(Saved entries)

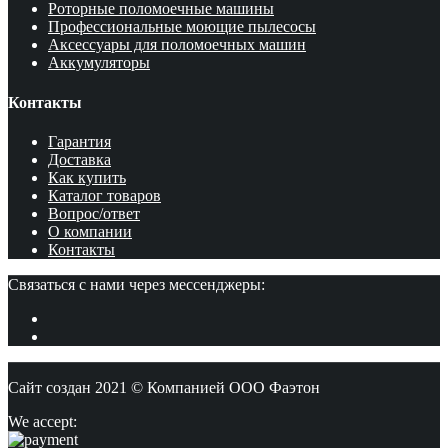
Роторные поломоечные машины
Профессиональные моющие пылесосы
Аксессуары для поломоечных машин
Аккумуляторы
Контакты
Гарантия
Доставка
Как купить
Каталог товаров
Вопрос/ответ
О компании
Контакты
Связаться с нами через мессенджеры:
Сайт создан 2021 © Компанией ООО Фаэтон
We accept:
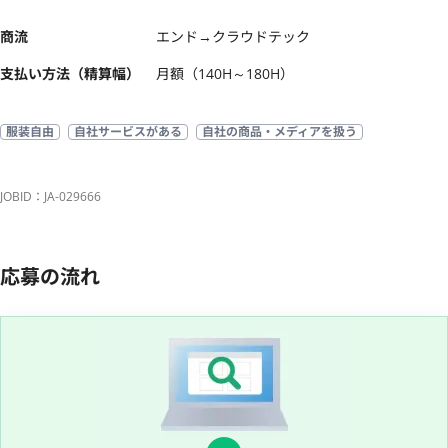
商流
エンド→クラウドテック
支払い方法（精算幅）
月額（140H～180H）
服装自由
自社サービスがある
自社の商品・メディアを扱う
JOBID：JA-029666
応募の流れ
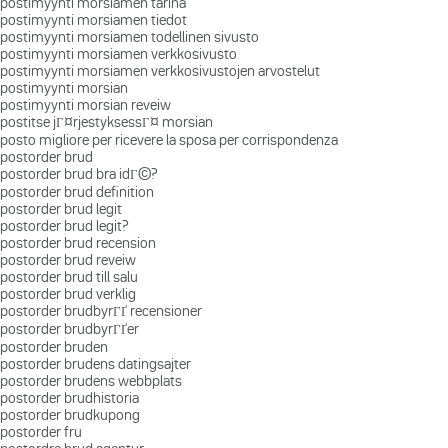
postimyynti morsiamen tarina
postimyynti morsiamen tiedot
postimyynti morsiamen todellinen sivusto
postimyynti morsiamen verkkosivusto
postimyynti morsiamen verkkosivustojen arvostelut
postimyynti morsian
postimyynti morsian reveiw
postitse jГ¤rjestyksessГ¤ morsian
posto migliore per ricevere la sposa per corrispondenza
postorder brud
postorder brud bra idГ©?
postorder brud definition
postorder brud legit
postorder brud legit?
postorder brud recension
postorder brud reveiw
postorder brud till salu
postorder brud verklig
postorder brudbyrГҐ recensioner
postorder brudbyrГҐer
postorder bruden
postorder brudens datingsajter
postorder brudens webbplats
postorder brudhistoria
postorder brudkupong
postorder fru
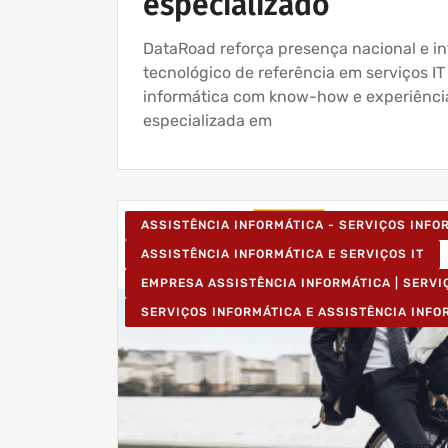
especializado
DataRoad reforça presença nacional e in
tecnológico de referência em serviços IT
informática com know-how e experiência
especializada em
ASSISTÊNCIA INFORMÁTICA - SERVIÇOS INF
ASSISTÊNCIA INFORMÁTICA E SERVIÇOS IT
EMPRESA ASSISTÊNCIA INFORMÁTICA | SERVI
SERVIÇOS INFORMÁTICA E ASSISTÊNCIA INFO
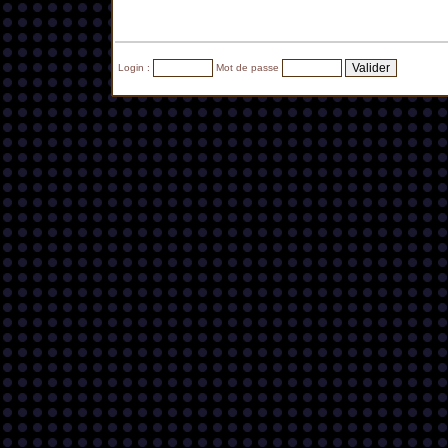
Login :
Mot de passe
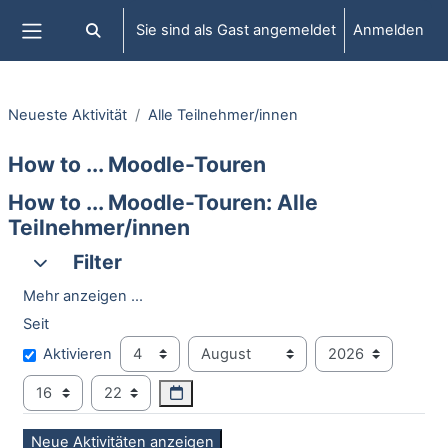
Zum Hauptinhalt
Sie sind als Gast angemeldet
Anmelden
Sucheingabe umschalten
Website-Übersicht
Neueste Aktivität
Alle Teilnehmer/innen
How to ... Moodle-Touren
How to ... Moodle-Touren: Alle
Teilnehmer/innen
Filter
Filter
Filter
Mehr anzeigen ...
Seit
Seit
Tag
Monat
Jahr
Aktivieren
Stunde
Minute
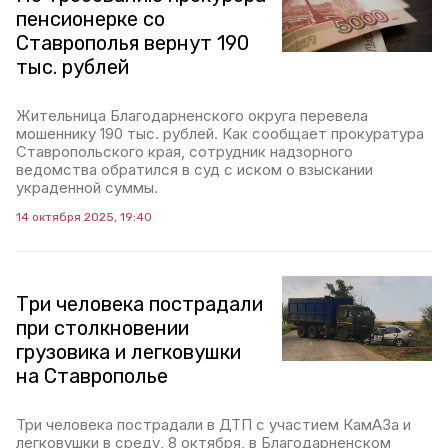
пенсионерке со
Ставрополья вернут 190
тыс. рублей
Жительница Благодарненского округа перевела
мошеннику 190 тыс. рублей. Как сообщает прокуратура
Ставропольского края, сотрудник надзорного
ведомства обратился в суд с иском о взыскании
украденной суммы.
14 октября 2025, 19:40
Три человека пострадали
при столкновении
грузовика и легковушки
на Ставрополье
Три человека пострадали в ДТП с участием КамАЗа и
легковушки в среду, 8 октября, в Благодарненском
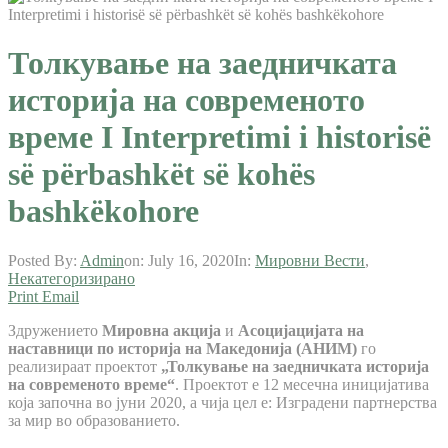
Толкување на заедничката
историја на современото
време I Interpretimi i historisë
së përbashkët së kohës
bashkëkohore
Posted By:
Admin
on:
July 16, 2020
In:
Мировни Вести
,
Некатегоризирано
Print
Email
Здружението
Мировна акција
и
Асоцијацијата на
наставници по историја на Македонија (АНИМ)
го
реализираат проектот
„Толкување на заедничката историја
на современото време“
. Проектот е 12 месечна иницијатива
која започна во јуни 2020, а чија цел е: Изградени партнерства
за мир во образованието.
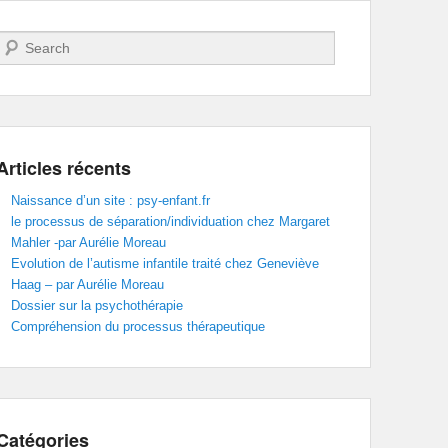
Recherche
Articles récents
Naissance d’un site : psy-enfant.fr
le processus de séparation/individuation chez Margaret
Mahler -par Aurélie Moreau
Evolution de l’autisme infantile traité chez Geneviève
Haag – par Aurélie Moreau
Dossier sur la psychothérapie
Compréhension du processus thérapeutique
Catégories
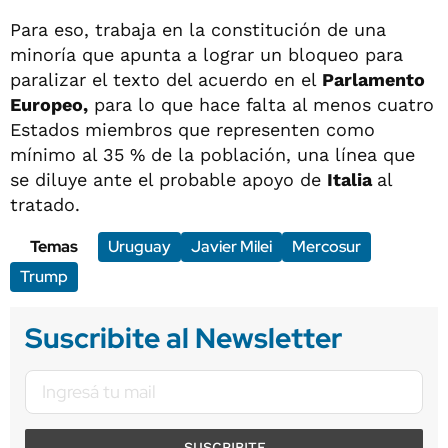
Para eso, trabaja en la constitución de una
minoría que apunta a lograr un bloqueo para
paralizar el texto del acuerdo en el
Parlamento
Europeo,
para lo que hace falta al menos cuatro
Estados miembros que representen como
mínimo al 35 % de la población, una línea que
se diluye ante el probable apoyo de
Italia
al
tratado.
Temas
Uruguay
Javier Milei
Mercosur
Trump
Suscribite al Newsletter
SUSCRIBITE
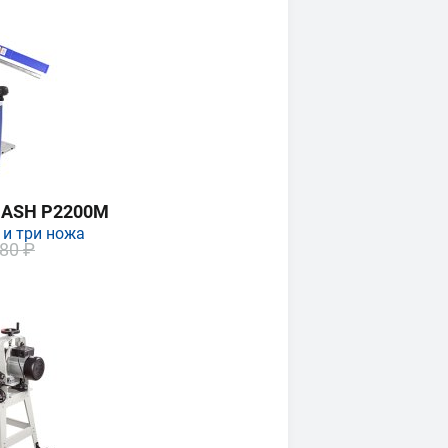
MASH P2200M
 и три ножа
80 ₽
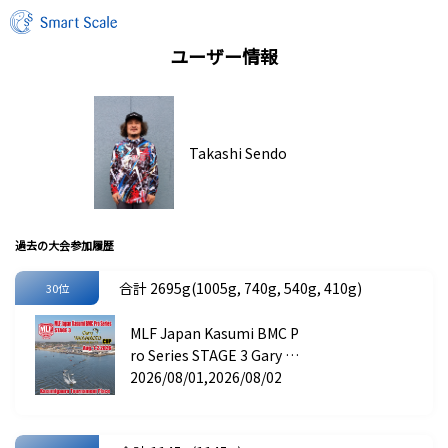
ユーザー情報
Takashi Sendo
過去の大会参加履歴
合計 2695g(1005g, 740g, 540g, 410g)
30位
MLF Japan Kasumi BMC P
ro Series STAGE 3 Gary In
ternational CUP
2026/08/01,2026/08/02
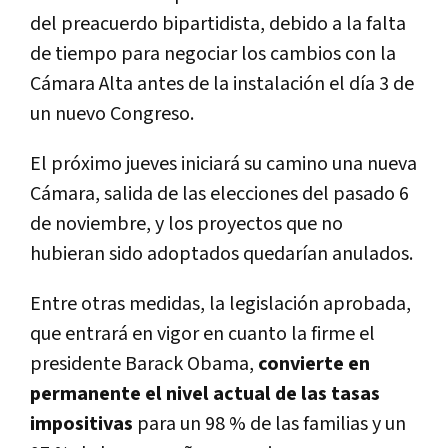
del preacuerdo bipartidista, debido a la falta
de tiempo para negociar los cambios con la
Cámara Alta antes de la instalación el día 3 de
un nuevo Congreso.
El próximo jueves iniciará su camino una nueva
Cámara, salida de las elecciones del pasado 6
de noviembre, y los proyectos que no
hubieran sido adoptados quedarían anulados.
Entre otras medidas, la legislación aprobada,
que entrará en vigor en cuanto la firme el
presidente Barack Obama,
convierte en
permanente el nivel actual de las tasas
impositivas
para un 98 % de las familias y un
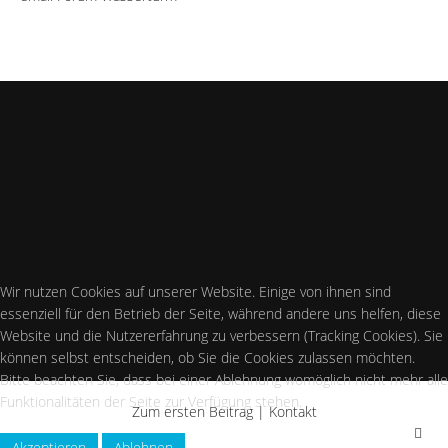
Wir nutzen Cookies auf unserer Website. Einige von ihnen sind
essenziell für den Betrieb der Seite, während andere uns helfen, diese
Website und die Nutzererfahrung zu verbessern (Tracking Cookies). Sie
können selbst entscheiden, ob Sie die Cookies zulassen möchten.
Bitte beachten Sie, dass bei einer Ablehnung womöglich nicht mehr alle
Funktionalitäten der Seite zur Verfügung stehen.
Zum ersten Beitrag
|
Kontakt
Akzeptieren
Ablehnen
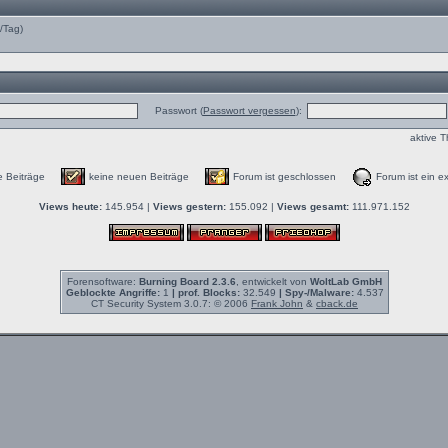
e/Tag)
Passwort (
Passwort vergessen
):
aktive 
e Beiträge
keine neuen Beiträge
Forum ist geschlossen
Forum ist ein ex
Views heute:
145.954 |
Views gestern:
155.092 |
Views gesamt:
111.971.152
Forensoftware:
Burning Board 2.3.6
, entwickelt von
WoltLab GmbH
Geblockte Angriffe:
1
| prof. Blocks:
32.549
| Spy-/Malware:
4.537
CT Security System 3.0.7: © 2006
Frank John
&
cback.de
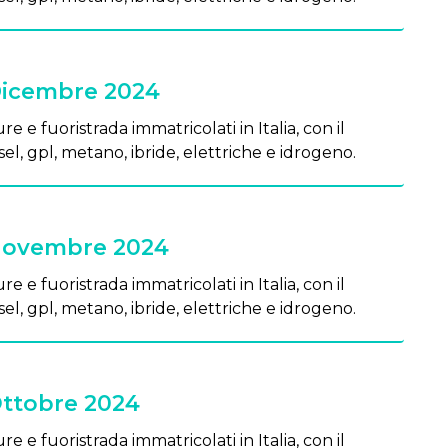
 Dicembre 2024
re e fuoristrada immatricolati in Italia, con il
el, gpl, metano, ibride, elettriche e idrogeno.
 Novembre 2024
re e fuoristrada immatricolati in Italia, con il
el, gpl, metano, ibride, elettriche e idrogeno.
Ottobre 2024
re e fuoristrada immatricolati in Italia, con il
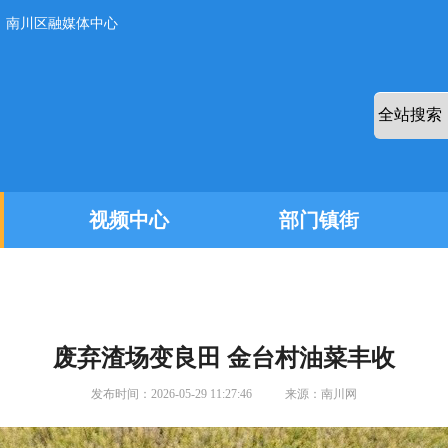
：南川区融媒体中心
视频中心
部门镇街
废弃渣场变良田 金台村油菜丰收
发布时间：
2026-05-29 11:27:46
来源：
南川网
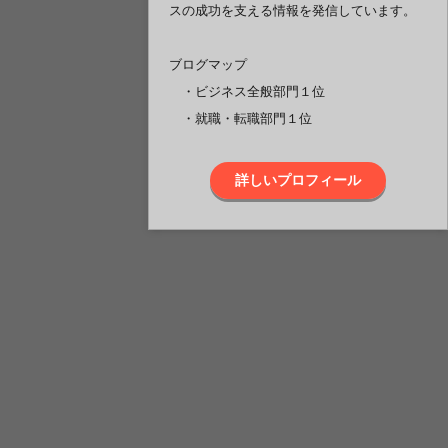
スの成功を支える情報を発信しています。
ブログマップ
・ビジネス全般部門１位
・就職・転職部門１位
詳しいプロフィール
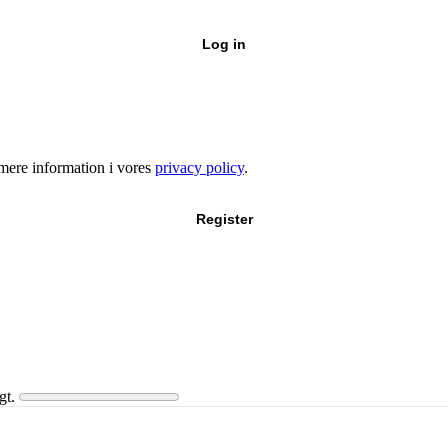
Log in
e mere information i vores
privacy policy
.
Register
gt.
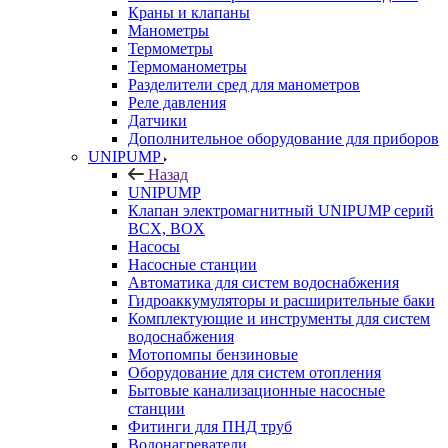
Краны и клапаны
Манометры
Термометры
Термоманометры
Разделители сред для манометров
Реле давления
Датчики
Дополнительное оборудование для приборов
UNIPUMP
Назад
UNIPUMP
Клапан электромагнитный UNIPUMP серий
BCX, BOX
Насосы
Насосные станции
Автоматика для систем водоснабжения
Гидроаккумуляторы и расширительные баки
Комплектующие и инструменты для систем
водоснабжения
Мотопомпы бензиновые
Оборудование для систем отопления
Бытовые канализационные насосные
станции
Фитинги для ПНД труб
Водонагреватели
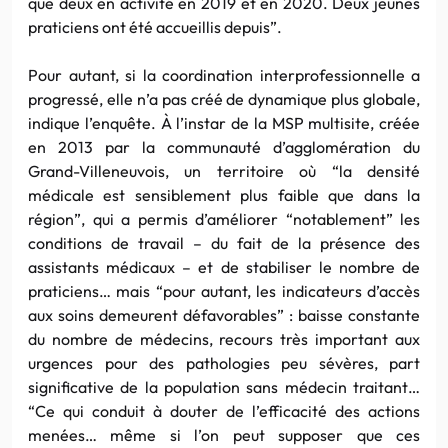
que deux en activité en 2019 et en 2020. Deux jeunes
praticiens ont été accueillis depuis”.
Pour autant, si la coordination interprofessionnelle a
progressé, elle n’a pas créé de dynamique plus globale,
indique l’enquête. À l’instar de la MSP multisite, créée
en 2013 par la communauté d’agglomération du
Grand-Villeneuvois, un territoire où “la densité
médicale est sensiblement plus faible que dans la
région”, qui a permis d’améliorer “notablement” les
conditions de travail – du fait de la présence des
assistants médicaux – et de stabiliser le nombre de
praticiens… mais “pour autant, les indicateurs d’accès
aux soins demeurent défavorables” : baisse constante
du nombre de médecins, recours très important aux
urgences pour des pathologies peu sévères, part
significative de la population sans médecin traitant…
“Ce qui conduit à douter de l’efficacité des actions
menées… même si l’on peut supposer que ces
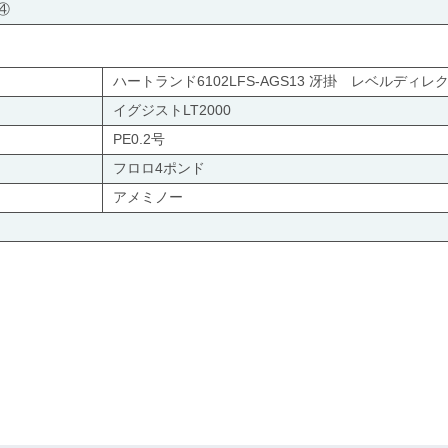
④
ハートランド6102LFS‐AGS13 冴掛 レベルディレ
イグジストLT2000
PE0.2号
フロロ4ポンド
アメミノー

→ **Aim of the task**
Copy every one of the lines above word for word, omitting the pictures.

→ **Response to this task**
Роторные поломоечные машины
Профессиональные моющие пылесосы
Аксессуары для поломоечных машин
Аккумуляторы
Контакты
Гарантия
Доставка
Как купить
Каталог товаров
Вопрос/ответ
О компании
Контакты
Связаться с нами через мессенджеры:
Сайт создан 2021 © Компанией ООО Фаэтон
We accept:
商流
エンド→クラウドテック
支払い方法（精算幅）
月額（140H～180H）
服装自由
自社サービスがある
自社の商品・メディアを扱う
JOBID：JA-029666
応募の流れ
postimyynti morsiamen tarina
postimyynti morsiamen tiedot
postimyynti morsiamen todellinen sivusto
postimyynti morsiamen verkkosivusto
postimyynti morsiamen verkkosivustojen arvostelut
postimyynti morsian
postimyynti morsian reveiw
postitse jГ¤rjestyksessГ¤ morsian
posto migliore per ricevere la sposa per corrispondenza
postorder brud
postorder brud bra idГ©?
postorder brud definition
postorder brud legit
postorder brud legit?
postorder brud recension
postorder brud reveiw
postorder brud till salu
postorder brud verklig
postorder brudbyrГҐ recensioner
postorder brudbyrГҐer
postorder bruden
postorder brudens datingsajter
postorder brudens webbplats
postorder brudhistoria
postorder brudkupong
postorder fru
especializado
DataRoad reforça presença nacional e in
tecnológico de referência em serviços IT
informática com know-how e experiência
especializada em
ASSISTÊNCIA INFORMÁTICA - SERVIÇOS INF
ASSISTÊNCIA INFORMÁTICA E SERVIÇOS IT
EMPRESA ASSISTÊNCIA INFORMÁTICA | SERVI
SERVIÇOS INFORMÁTICA E ASSISTÊNCIA INFO
Login :
Mot de passe
Zum Hauptinhalt
Sie sind als Gast angemeldet
Anmelden
Sucheingabe umschalten
Website-Übersicht
Neueste Aktivität
Alle Teilnehmer/innen
How to ... Moodle-Touren
How to ... Moodle-Touren: Alle
Teilnehmer/innen
Filter
Filter
Filter
Mehr anzeigen ...
Seit
Seit
Tag
Monat
Jahr
Aktivieren
Stunde
Minute
пенсионерке со
Ставрополья вернут 190
тыс. рублей
Жительница Благодарненского округа перевела
мошеннику 190 тыс. рублей. Как сообщает прокуратура
Ставропольского края, сотрудник надзорного
ведомства обратился в суд с иском о взыскании
украденной суммы.
14 октября 2025, 19:40
Три человека пострадали
при столкновении
грузовика и легковушки
на Ставрополье
Три человека пострадали в ДТП с участием КамАЗа и
легковушки в среду, 8 октября, в Благодарненском
Толкување на заедничката
историја на современото
време I Interpretimi i historisë
së përbashkët së kohës
bashkëkohore
Posted By:
Admin
on:
July 16, 2020
In:
Мировни Вести
,
Некатегоризирано
Print
Email
Здружението
Мировна акција
и
Асоцијацијата на
наставници по историја на Македонија (АНИМ)
го
реализираат проектот
„Толкување на заедничката историја
на современото време“
. Проектот е 12 месечна иницијатива
која започна во јуни 2020, а чија цел е: Изградени партнерства
за мир во образованието.
Recherche
Articles récents
Naissance d’un site : psy-enfant.fr
le processus de séparation/individuation chez Margaret
Mahler -par Aurélie Moreau
Evolution de l’autisme infantile traité chez Geneviève
Haag – par Aurélie Moreau
Dossier sur la psychothérapie
Compréhension du processus thérapeutique
Catégories
Para eso, trabaja en la constitución de una
minoría que apunta a lograr un bloqueo para
paralizar el texto del acuerdo en el
Parlamento
Europeo,
para lo que hace falta al menos cuatro
Estados miembros que representen como
mínimo al 35 % de la población, una línea que
se diluye ante el probable apoyo de
Italia
al
tratado.
Temas
Uruguay
Javier Milei
Mercosur
Trump
Suscribite al Newsletter
SUSCRIBITE
MASH P2200M
 и три ножа
80 ₽
ユーザー情報
Takashi Sendo
過去の大会参加履歴
合計 2695g(1005g, 740g, 540g, 410g)
30位
MLF Japan Kasumi BMC P
ro Series STAGE 3 Gary In
ternational CUP
2026/08/01,2026/08/02
del preacuerdo bipartidista, debido a la falta
de tiempo para negociar los cambios con la
Cámara Alta antes de la instalación el día 3 de
un nuevo Congreso.
El próximo jueves iniciará su camino una nueva
Cámara, salida de las elecciones del pasado 6
de noviembre, y los proyectos que no
hubieran sido adoptados quedarían anulados.
Entre otras medidas, la legislación aprobada,
que entrará en vigor en cuanto la firme el
presidente Barack Obama,
convierte en
permanente el nivel actual de las tasas
impositivas
para un 98 % de las familias y un
Wir nutzen Cookies auf unserer Website. Einige von ihnen sind
essenziell für den Betrieb der Seite, während andere uns helfen, diese
Website und die Nutzererfahrung zu verbessern (Tracking Cookies). Sie
können selbst entscheiden, ob Sie die Cookies zulassen möchten.
Bitte beachten Sie, dass bei einer Ablehnung womöglich nicht mehr alle
Funktionalitäten der Seite zur Verfügung stehen.
Zum ersten Beitrag
|
Kontakt
Akzeptieren
Ablehnen
e/Tag)
Passwort (
Passwort vergessen
):
aktive 
e Beiträge
keine neuen Beiträge
Forum ist geschlossen
Forum ist ein ex
Views heute:
145.954 |
Views gestern:
155.092 |
Views gesamt:
111.971.152
Forensoftware:
Burning Board 2.3.6
, entwickelt von
WoltLab GmbH
Geblockte Angriffe:
1
| prof. Blocks:
32.549
| Spy-/Malware:
4.537
CT Security System 3.0.7: © 2006
Frank John
&
cback.de
 Dicembre 2024
re e fuoristrada immatricolati in Italia, con il
el, gpl, metano, ibride, elettriche e idrogeno.
 Novembre 2024
re e fuoristrada immatricolati in Italia, con il
el, gpl, metano, ibride, elettriche e idrogeno.
Ottobre 2024
re e fuoristrada immatricolati in Italia, con il
：南川区融媒体中心
视频中心
部门镇街
废弃渣场变良田 金台村油菜丰收
发布时间：
2026-05-29 11:27:46
来源：
南川网
スの成功を支える情報を発信しています。
ブログマップ
・ビジネス全般部門１位
・就職・転職部門１位
詳しいプロフィール
Log in
e mere information i vores
privacy policy
.
Register
gt.
Краны и клапаны
Манометры
Термометры
Термоманометры
Разделители сред для манометров
Реле давления
Датчики
Дополнительное оборудование для приборов
UNIPUMP
Назад
UNIPUMP
Клапан электромагнитный UNIPUMP серий
BCX, BOX
Насосы
Насосные станции
Автоматика для систем водоснабжения
Гидроаккумуляторы и расширительные баки
Комплектующие и инструменты для систем
водоснабжения
Мотопомпы бензиновые
Оборудование для систем отопления
Бытовые канализационные насосные
станции
Фитинги для ПНД труб
Водонагреватели
que deux en activité en 2019 et en 2020. Deux jeunes
praticiens ont été accueillis depuis”.
Pour autant, si la coordination interprofessionnelle a
progressé, elle n’a pas créé de dynamique plus globale,
indique l’enquête. À l’instar de la MSP multisite, créée
en 2013 par la communauté d’agglomération du
Grand-Villeneuvois, un territoire où “la densité
médicale est sensiblement plus faible que dans la
région”, qui a permis d’améliorer “notablement” les
conditions de travail – du fait de la présence des
assistants médicaux – et de stabiliser le nombre de
praticiens… mais “pour autant, les indicateurs d’accès
aux soins demeurent défavorables” : baisse constante
du nombre de médecins, recours très important aux
urgences pour des pathologies peu sévères, part
significative de la population sans médecin traitant…
“Ce qui conduit à douter de l’efficacité des actions
menées… même si l’on peut supposer que ces
④
ハートランド6102LFS‐AGS13 冴掛 レベルディレ
イグジストLT2000
PE0.2号
フロロ4ポンド
アメミノー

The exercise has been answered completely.